Selain cabai rawit, harga telur juga mengalami kenaikan. Untuk telur ukuran sedang dijual Rp65.000 per rak, sedangkan telur ukuran besar mencapai Rp70.000 per rak. Menurut Imelda, kenaikan ini dipengaruhi oleh peningkatan permintaan masyarakat untuk membuat kue dan kebutuhan lainnya selama puasa.

Beberapa komoditas lain seperti ikan katombo dan ayam juga mengalami kenaikan harga. Khusus ayam, kenaikan harga disebut turut dipengaruhi oleh program MBG.

Meski demikian, sejumlah bahan pokok lainnya relatif stabil. Harga tomat masih berada di kisaran Rp5.000 hingga Rp6.000 per kilogram. Cabai keriting dan bawang putih bahkan dilaporkan mengalami penurunan harga.
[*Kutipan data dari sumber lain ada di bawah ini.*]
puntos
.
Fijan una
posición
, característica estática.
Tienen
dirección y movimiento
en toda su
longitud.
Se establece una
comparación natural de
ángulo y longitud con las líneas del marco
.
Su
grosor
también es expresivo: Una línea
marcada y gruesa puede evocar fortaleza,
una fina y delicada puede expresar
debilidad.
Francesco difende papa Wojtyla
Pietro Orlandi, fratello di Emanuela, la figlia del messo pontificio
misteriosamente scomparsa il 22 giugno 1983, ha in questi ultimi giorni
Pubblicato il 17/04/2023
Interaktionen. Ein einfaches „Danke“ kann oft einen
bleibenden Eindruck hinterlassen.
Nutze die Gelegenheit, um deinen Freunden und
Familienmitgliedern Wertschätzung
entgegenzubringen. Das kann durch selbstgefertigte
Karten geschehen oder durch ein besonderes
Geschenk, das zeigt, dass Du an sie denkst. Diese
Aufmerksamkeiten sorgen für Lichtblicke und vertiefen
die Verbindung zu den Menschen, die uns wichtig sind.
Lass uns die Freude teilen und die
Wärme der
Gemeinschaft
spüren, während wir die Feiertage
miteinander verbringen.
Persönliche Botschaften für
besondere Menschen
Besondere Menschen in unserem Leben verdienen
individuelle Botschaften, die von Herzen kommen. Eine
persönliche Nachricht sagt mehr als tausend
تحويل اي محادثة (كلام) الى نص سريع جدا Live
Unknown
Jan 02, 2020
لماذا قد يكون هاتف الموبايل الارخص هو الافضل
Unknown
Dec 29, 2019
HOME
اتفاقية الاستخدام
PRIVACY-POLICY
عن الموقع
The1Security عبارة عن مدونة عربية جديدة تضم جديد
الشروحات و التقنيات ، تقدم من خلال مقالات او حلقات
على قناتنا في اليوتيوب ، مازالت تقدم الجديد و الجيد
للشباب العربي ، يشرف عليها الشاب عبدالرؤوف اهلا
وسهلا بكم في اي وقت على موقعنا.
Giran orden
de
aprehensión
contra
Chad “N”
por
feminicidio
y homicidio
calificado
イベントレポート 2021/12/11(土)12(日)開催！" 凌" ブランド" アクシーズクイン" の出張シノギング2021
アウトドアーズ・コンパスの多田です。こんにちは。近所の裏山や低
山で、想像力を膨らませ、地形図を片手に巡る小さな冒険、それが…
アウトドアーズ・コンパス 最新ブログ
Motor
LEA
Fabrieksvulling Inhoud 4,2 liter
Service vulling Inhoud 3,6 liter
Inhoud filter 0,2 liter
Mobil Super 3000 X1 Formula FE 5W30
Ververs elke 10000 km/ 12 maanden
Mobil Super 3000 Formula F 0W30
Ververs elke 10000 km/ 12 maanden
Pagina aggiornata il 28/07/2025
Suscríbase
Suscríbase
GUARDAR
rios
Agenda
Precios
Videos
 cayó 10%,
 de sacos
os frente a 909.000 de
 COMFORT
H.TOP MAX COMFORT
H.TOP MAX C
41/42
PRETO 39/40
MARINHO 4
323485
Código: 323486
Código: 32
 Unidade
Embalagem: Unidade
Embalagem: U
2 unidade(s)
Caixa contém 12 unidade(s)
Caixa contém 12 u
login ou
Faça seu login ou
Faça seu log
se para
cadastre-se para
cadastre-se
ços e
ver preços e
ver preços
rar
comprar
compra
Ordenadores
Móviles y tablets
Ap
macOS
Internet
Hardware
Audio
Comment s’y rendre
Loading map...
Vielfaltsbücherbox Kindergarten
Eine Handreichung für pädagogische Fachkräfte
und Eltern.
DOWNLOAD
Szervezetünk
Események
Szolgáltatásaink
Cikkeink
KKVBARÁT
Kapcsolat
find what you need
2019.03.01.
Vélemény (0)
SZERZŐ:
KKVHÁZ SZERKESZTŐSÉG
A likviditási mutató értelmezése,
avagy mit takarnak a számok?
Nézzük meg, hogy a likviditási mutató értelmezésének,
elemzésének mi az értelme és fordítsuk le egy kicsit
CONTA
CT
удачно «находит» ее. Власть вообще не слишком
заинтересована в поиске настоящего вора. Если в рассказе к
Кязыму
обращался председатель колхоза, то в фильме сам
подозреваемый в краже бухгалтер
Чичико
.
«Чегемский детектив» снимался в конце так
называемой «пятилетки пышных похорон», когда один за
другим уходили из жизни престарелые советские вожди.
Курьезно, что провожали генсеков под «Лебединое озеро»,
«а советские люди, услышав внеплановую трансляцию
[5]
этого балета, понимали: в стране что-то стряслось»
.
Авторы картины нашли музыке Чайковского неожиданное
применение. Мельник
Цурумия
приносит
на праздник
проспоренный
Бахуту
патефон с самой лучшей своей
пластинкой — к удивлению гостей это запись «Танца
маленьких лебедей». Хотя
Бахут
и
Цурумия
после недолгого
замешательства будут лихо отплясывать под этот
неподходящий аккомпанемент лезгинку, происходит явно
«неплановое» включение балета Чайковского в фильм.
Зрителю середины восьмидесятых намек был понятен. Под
Untuk menekan kenaikan harga, Pemkot Palu menggelar pasar murah, Gerakan Pangan Murah, serta program Gadenolumako (Pasar Murah Keliling). Dalam kegiatan pasar murah, pemerintah memberikan subsidi pada sejumlah komoditas. Contohnya, harga telur diturunkan dari Rp65.000 menjadi Rp55.000 per rak. Cabai rawit dan beberapa bahan pangan lainnya disubsidi Rp5.000 per kilogram. “Misalnya harga di pasar Rp50.000, maka di pasar murah menjadi Rp45.000. Hari ini pasar murah dilaksanakan di Kayu Malue,” jelas Imelda.

Untuk beras, Pemkot Palu juga memberikan subsidi Rp5.000 per kilogram. Selain itu, program SPHP turut membantu menjaga stabilitas harga beras di pasaran.

Imelda menegaskan bahwa pihaknya akan terus melakukan pengawasan, termasuk terhadap distributor dan pangkalan LPG, guna memastikan tidak ada pedagang yang menjual di atas harga eceran tertinggi (HET). Ia juga menyoroti kenaikan harga gula yang kini mencapai Rp19.000 per kilogram. Pemerintah akan menindak tegas jika ditemukan praktik penimbunan.

Sementara itu, pimpinan wilayah Perum Bulog Sulawesi Tengah, Jusri Pakke, memastikan stok beras aman hingga tiga sampai empat bulan ke depan. “Kalau untuk stok yang ada sekarang ini bisa sampai Lebaran Haji, tiga sampai empat bulan ke depan,” katanya.

Saat ini, stok beras di gudang Bulog Sulawesi Tengah mencapai sekitar 22.000 ton dengan rata-rata penyaluran 21 ton per hari. Bulog juga menyiapkan tambahan pasokan sekitar 4.000 ton serta menargetkan penyerapan gabah lokal sebanyak 11.300 ton di wilayah Sulawesi Tengah.